"""
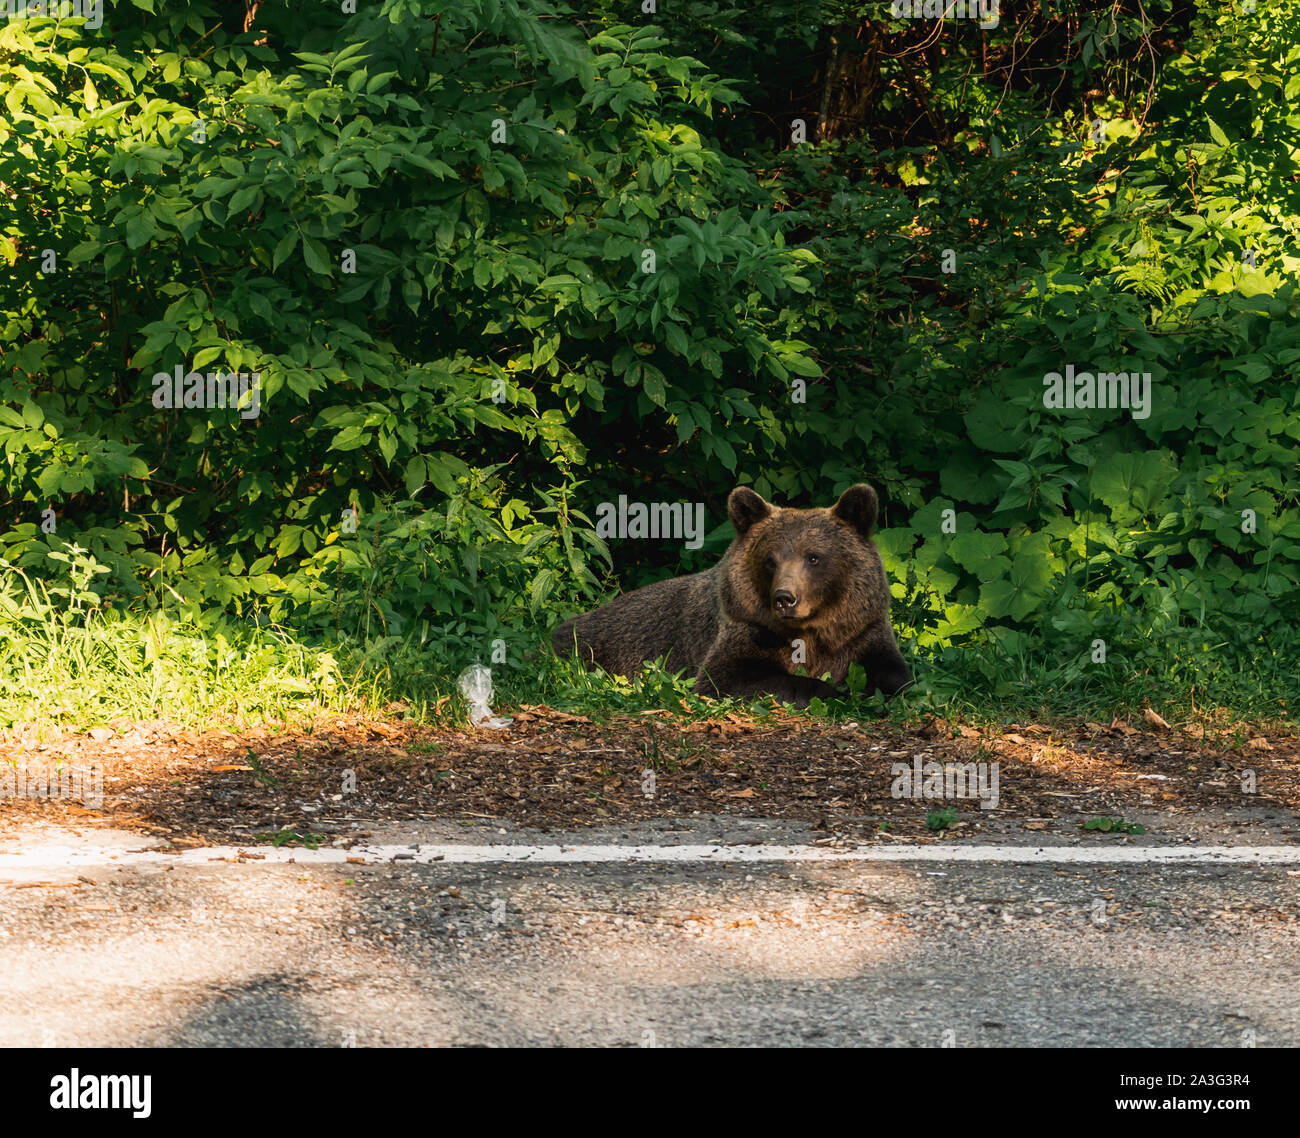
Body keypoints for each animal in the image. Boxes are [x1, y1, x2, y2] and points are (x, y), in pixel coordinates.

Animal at [553, 483, 909, 707]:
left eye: (814, 557)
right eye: (770, 559)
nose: (785, 598)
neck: (811, 629)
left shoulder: (861, 631)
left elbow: (894, 674)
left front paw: (861, 689)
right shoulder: (747, 628)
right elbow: (728, 679)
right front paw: (828, 690)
"""
### Aim of the exercise
Without including the pictures, copy all of the data exactly.

### Output of the task
Body keypoints for each animal in the image. Boxes are [x1, y1, x2, y2] and points are (x, y), in pixel coordinates.

Animal at [553, 483, 909, 707]:
left eye: (814, 557)
right eye: (770, 559)
nose: (785, 598)
neck: (811, 629)
left shoulder: (861, 631)
left elbow: (894, 674)
left front paw: (861, 689)
right shoulder: (747, 628)
right elbow: (728, 679)
right front paw: (828, 690)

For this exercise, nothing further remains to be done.